Kirchengesetz in Teilen verfassungswidrig

Das ungarische Verfassungsgericht hat in einer heute veröffentlichten Entscheidung Teile des Kirchengesetzes für verfassungswidrig und nichtig erklärt. Die Entschidung beruht um einen auf Verfassungsbeschwerden von 17 vormals als Kirchen anerkannten Religionsvereinigungen, denen nach neuem Recht der Kirchenstatus entzogen worden war, zum anderen auf Normenkontrollanträgen des Ombudsmanns für Grundrechte.

Das Verfassungsgericht stellt in seiner Entscheidung fest, dass der Staat zwar die Möglichkeit habe, Kirchen unterschiedlich zu behandeln. Es bestehe keine verfassungsrechtliche Verpflichtung für den Staat, mit jeder Art von Religionsgemeinschaft „in derselben Art und Weise“ zu kooperieren.

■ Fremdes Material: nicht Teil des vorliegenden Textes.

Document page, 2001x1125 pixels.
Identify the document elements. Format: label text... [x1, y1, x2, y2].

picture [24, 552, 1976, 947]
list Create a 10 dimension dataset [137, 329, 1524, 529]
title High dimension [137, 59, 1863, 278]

Man könne durchaus differenzieren. Allerdings ist bei der Anerkennung auf ein faires Verfahren und ausreichende Rechtsschutzmöglichkeiten zu achten. Letzteres gelte insbesondere für den Fall, dass einer Gemeinschaft die Anerkennung versagt werde. Hier sah das Gericht Versäumnisse des Gesetzgebers, weshalb entsprechende Regelungen für nichtig erklärt wurden.

Die Entscheidung fiel nicht enstimmig. Die Richter Balsai, Dienes-Oehm, Lenkovics, Szalay und Szívós gaben Sondervoten ab. Es handelt sich um von Fidesz nominierte Richter. Der Berichterstatter, István Stumpf, ebenfalls von Fidesz berufen, schloss sich dem Mehrheitsvotum an. Das Gericht entschied im 13-köpfigen Gremium, die Richter Pokol und Bihari (der wegen Eintritt in den Ruhestand von László Salamon ersetzt wird) entschieden diesmal nicht mit.

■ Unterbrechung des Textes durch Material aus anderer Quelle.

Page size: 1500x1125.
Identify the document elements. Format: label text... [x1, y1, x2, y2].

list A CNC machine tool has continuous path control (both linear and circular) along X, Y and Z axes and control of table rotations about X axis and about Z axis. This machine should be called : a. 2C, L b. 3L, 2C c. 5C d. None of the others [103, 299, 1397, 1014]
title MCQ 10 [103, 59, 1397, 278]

http://www.mkab.hu/sajto/kozlemenyek/kozlemeny-az-egyhazugyi-torveny-alkotmanyossagi-vizsgalatarol

Die Entscheidung im Volltext: http://www.mkab.hu/download.php?h=444

Rotschlammkatastrophe: Haftung von MAL festgestellt

Das Aluminium verarbeitende Unternehmen MAL haftet den Betroffenen der Rotschlammkatastrophe in Westungarn aus dem Jahr 2010 auf Schadensersatz. Dies stellte das Budapester Tafelgericht (Budapesti Itélötábla) nun rechtskräftig in einem Musterverfahren fest.

http://index.hu/belfold/2013/02/26/a_birosag_kimondta_a_mal_karteritesi_felelosseget/

Die Ortschaften Kolontár und Devecser wurden am 4. Oktober 2010 durch giftigen Rotschlamm, einem Abfallprodukt bei der Aluminiumproduktion, überflutet. Der Schlamm war aus einem Rückhaltenecken der MAL Zrt. ausgetreten. HV berichtete:

https://hungarianvoice.wordpress.com/2010/10/07/umweltkatastrophe-in-ungarn-schwerste-umweltschaden-ein-unterversichertes-unternehmen-und-die-ublichen-verdachtigen/

„Milla“ wird kein Teil der Partei „Gemeinsam 2014“

Die oppositionelle Zivilorganisation „Milla“ („Eine Million für die Pressefreiheit“) hat entscheiden, weiterhin außerparlamentarische Bewegung bleiben zu wollen und der durch die Wahlbewegung „Gemeinsam 2014“ zu gründenden Partei nicht beizutreten. Die Kraft der Milla liege auf der Straße.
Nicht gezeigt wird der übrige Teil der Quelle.